• Required action: Consider the listing below. Extract exactly the lines from the line containing "l’Obradoiro, image qui" to the line containing "Ensuite, à la", both included.
*** Data to examine Section Begins ***
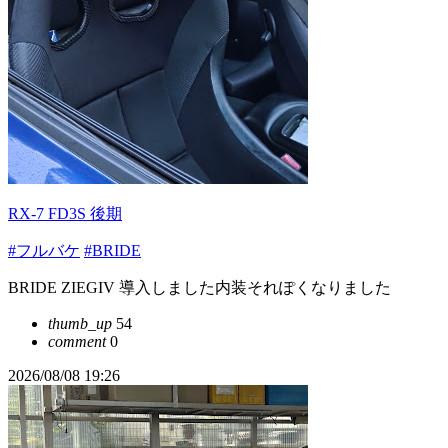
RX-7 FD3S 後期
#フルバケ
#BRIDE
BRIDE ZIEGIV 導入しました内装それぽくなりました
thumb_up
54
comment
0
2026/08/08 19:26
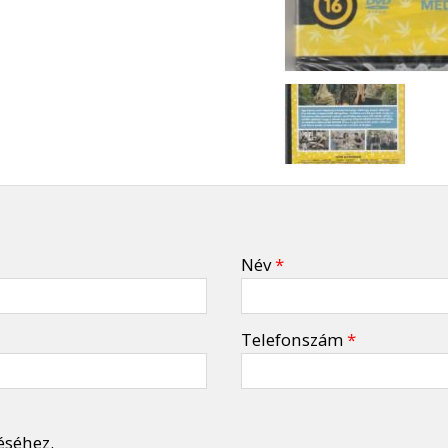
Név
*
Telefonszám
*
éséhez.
*** Data to examine Section Ends ***
*** Data to examine Section Begins ***
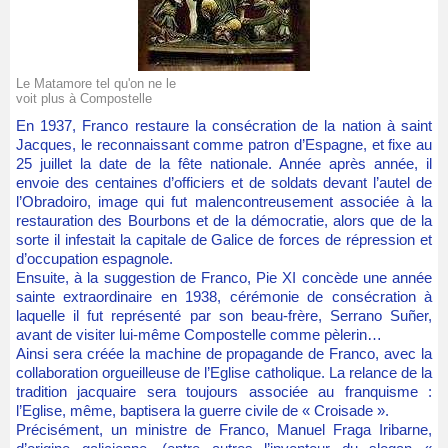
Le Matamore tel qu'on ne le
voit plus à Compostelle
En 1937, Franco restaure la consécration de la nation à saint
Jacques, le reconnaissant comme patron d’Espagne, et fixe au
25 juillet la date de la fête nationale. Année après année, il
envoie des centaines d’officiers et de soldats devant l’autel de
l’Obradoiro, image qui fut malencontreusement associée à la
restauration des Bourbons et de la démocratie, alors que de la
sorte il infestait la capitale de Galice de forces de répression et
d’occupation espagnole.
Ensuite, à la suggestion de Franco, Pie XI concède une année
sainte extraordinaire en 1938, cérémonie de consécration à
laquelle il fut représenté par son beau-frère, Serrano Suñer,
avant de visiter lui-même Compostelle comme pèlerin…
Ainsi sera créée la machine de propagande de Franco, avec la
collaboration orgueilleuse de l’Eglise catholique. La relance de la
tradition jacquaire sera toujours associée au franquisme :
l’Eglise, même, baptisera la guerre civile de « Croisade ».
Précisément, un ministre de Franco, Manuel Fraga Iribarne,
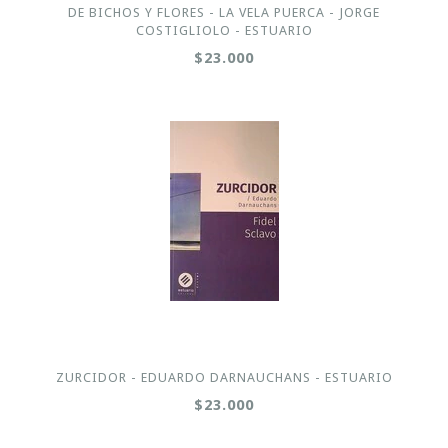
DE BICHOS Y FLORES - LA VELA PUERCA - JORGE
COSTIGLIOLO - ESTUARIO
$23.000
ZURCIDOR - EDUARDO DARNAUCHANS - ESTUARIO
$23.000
*** Data to examine Section Ends ***
• Solution for this problem:
l’Obradoiro, image qui fut malencontreusement associée à la
restauration des Bourbons et de la démocratie, alors que de la
sorte il infestait la capitale de Galice de forces de répression et
d’occupation espagnole.
Ensuite, à la suggestion de Franco, Pie XI concède une année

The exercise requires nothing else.